Informe nº973: Romaria dos Mártires reafirma compromisso com as causas da Vida

Por Renato Santana
De Ribeirão Cascalheira – MT

Ribeirão Cascalheira, em Mato Grosso (MT), recebeu no último final de semana, dias 16 e 17 de julho, a Romaria dos Mártires da Caminhada. Sob o mote Testemunhas do Reino, cerca de seis mil romeiros vindos de todo o país celebraram e reafirmaram o compromisso com a causa de homens e mulheres que deram a vida na contestação do latifúndio, da servidão, da corrupção, da violência.

A Romaria acontece de cinco em cinco anos e nesta edição comemorou os 40 anos da Prelazia de São Félix do Araguaia (MT), organizadora da Romaria, e os 35 anos do martírio do padre João Bosco Penido Burnier, assassinado por um policial, em 11 de outubro de 1976, depois de interceder por duas mulheres que estavam sendo torturadas na delegacia de Ribeirão Cascalheira.
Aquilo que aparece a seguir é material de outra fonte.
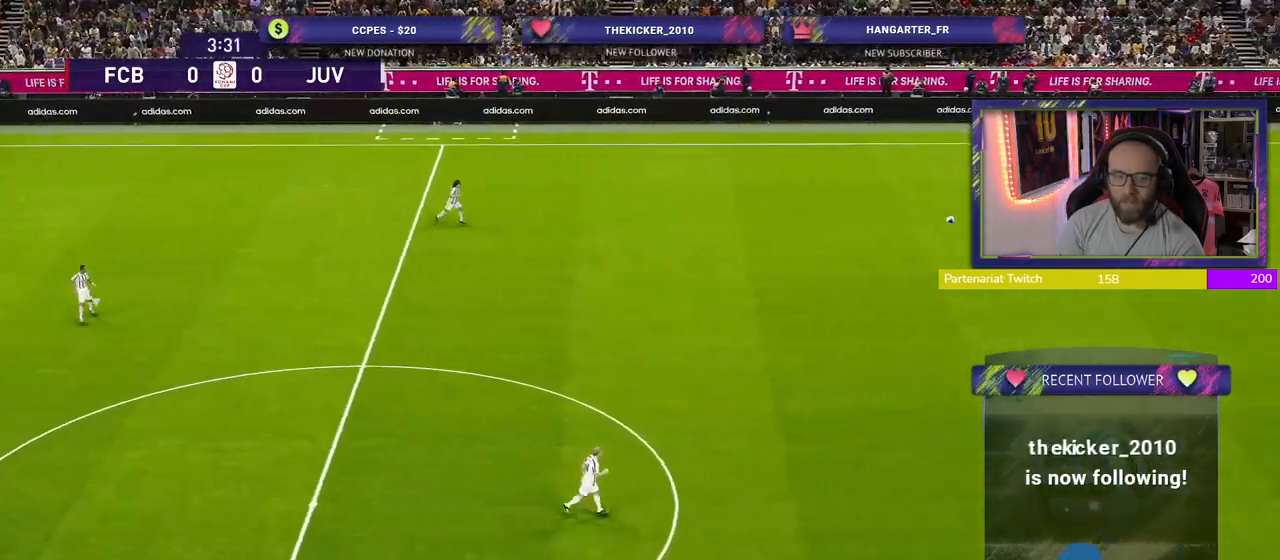
{"buttons": [], "left_stick": "center", "right_stick": "center", "events": []}
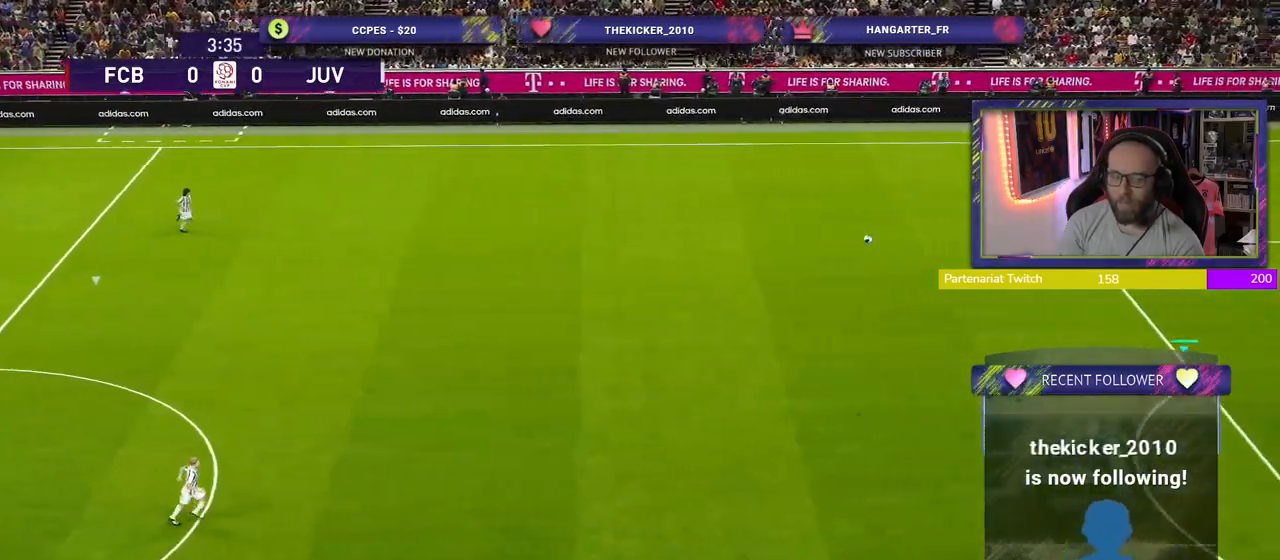
{"buttons": [], "left_stick": "center", "right_stick": "center", "events": []}
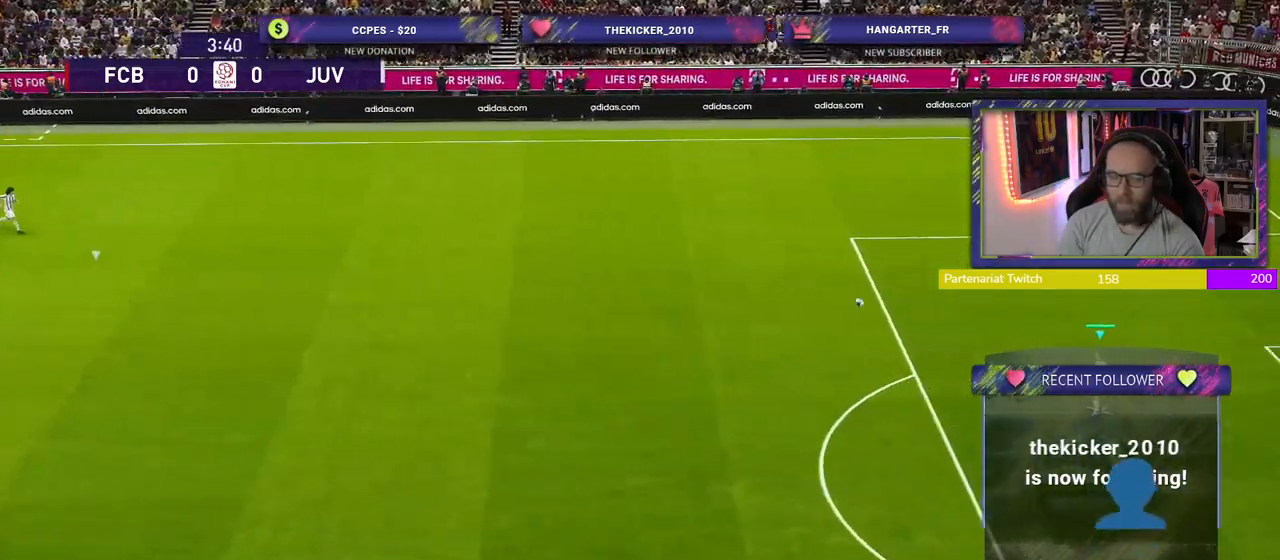
{"buttons": [], "left_stick": "center", "right_stick": "center", "events": [[60, "left_stick", "left"], [320, "left_stick", "center"]]}
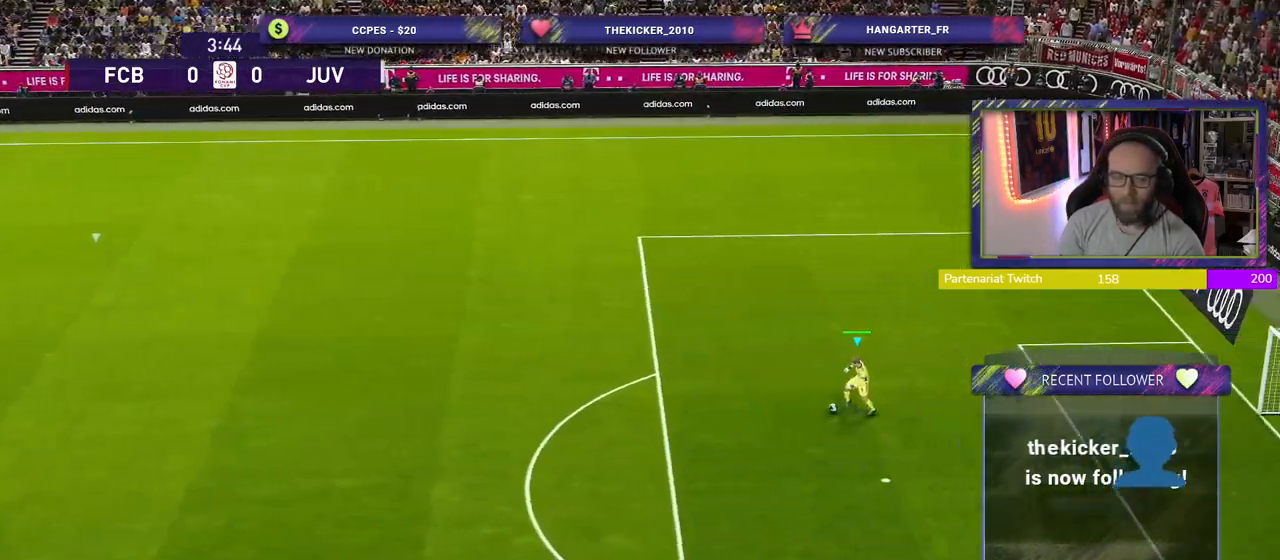
{"buttons": [], "left_stick": "center", "right_stick": "center", "events": []}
Dez anos depois da morte ocorreu a primeira edição da celebração romeira.

“Recobramos o compromisso com a causa dos mártires contra a mentira, a corrupção, a desigualdade, a morte. São as testemunhas do reino e devemos todos assumir suas causas”, disse Dom Pedro Casaldáliga durante a celebração. No final da tarde do dia 16, um sábado quente e acolhedor, a Romaria teve início com a Fogueira dos Novos Dias acesa pelos indígenas, povos originários desta terra manchada de sangue mártir.  

Em estandartes decorados com fitas e lantejoulas, os rostos de Marçal Tupã, Galdino Pataxó Hã hã hãe, Xikão Xukuru, Honestino Guimarães, Zumbi, Vicente Cañas, irmã Doroty Stang, Anastácia, Frei Tito, João Canuto e tantos outros que deram a vida pelas causas populares e dos povos negro e indígena. Entre tantas faces, estava a de padre João Bosco. Com as velas acesas, os romeiros seguiram para o Santuário dos Mártires da Caminhada.

No trajeto, moradores oravam e acompanhavam os cânticos nas portas das casas. Gente simples de uma terra marcada pelas injustiças sociais. Erguiam suas velas e terços ao lado de crianças e cachorros – olhares vidrados na multidão que passava devagar. “Isso quer dizer que a causa dos mártires deve ser assumida por todos nós. Não adianta trazer a memória sem tomá-la para si, viver o testemunho”, explica Elizabeth Aracy Rondon Amarante, missionária junto aos índios Myky, no Mato Grosso, há 34 anos.

E os testemunhos das testemunhas foram dados em ato público realizado na chegada da romaria ao santuário. Denúncias contra a violência praticada contra indígenas, quilombolas, ribeirinhos e camponeses foram feitas; atentados contra os direitos humanos, questões de gênero e um emocionado discurso de jovens contra a ação de grupos de extermínio nas periferias das grandes cidades; o grito da comunidade negra contra o preconceito e a opressão de classe.

Antônio Canuto, integrante da CPT, avalia que a romaria deixa duas importantes mensagens. A primeira é para a igreja: ela não pode se afastar das lutas sociais; a outra é conjuntural: a realidade da violência e ataque aos direitos dos desfavorecidos está muito presente e é preciso continuar na luta. “A estrutura do sistema se mantém: é predadora dos bens naturais, exploradora e concentradora de terras, de riquezas”, afirma. A leitura teológica de Dom Pedro, expressa no tema desta romaria, deixa claro que tal situação só se pode reverter se cada romeiro assumir-se como testemunhas da testemunha.

Já outros testemunhos não precisaram de palavras. Bastava olhar para Dona Zenilda Xukuru e as irmãs de Galdino Pataxó para entender a entrega de vidas inteiras às Causas da Vida. “Sofremos muitos massacres. Fazemos retomadas e de lá somos tirados com sangue derramado. Nunca desistimos. Quando Galdino foi assassinado (queimado em 1997 num ponto de ônibus em Brasília), o povo sabia que ele estava brigando por nossos direitos junto aos poderosos”, diz Marilene Pataxó, irmã de Galdino. Dos 37 mil hectares demarcados pela Funai ao povo de Galdino, no sul da Bahia, apenas 18 mil estão com os indígenas; outros 19 mil ainda estão com os fazendeiros.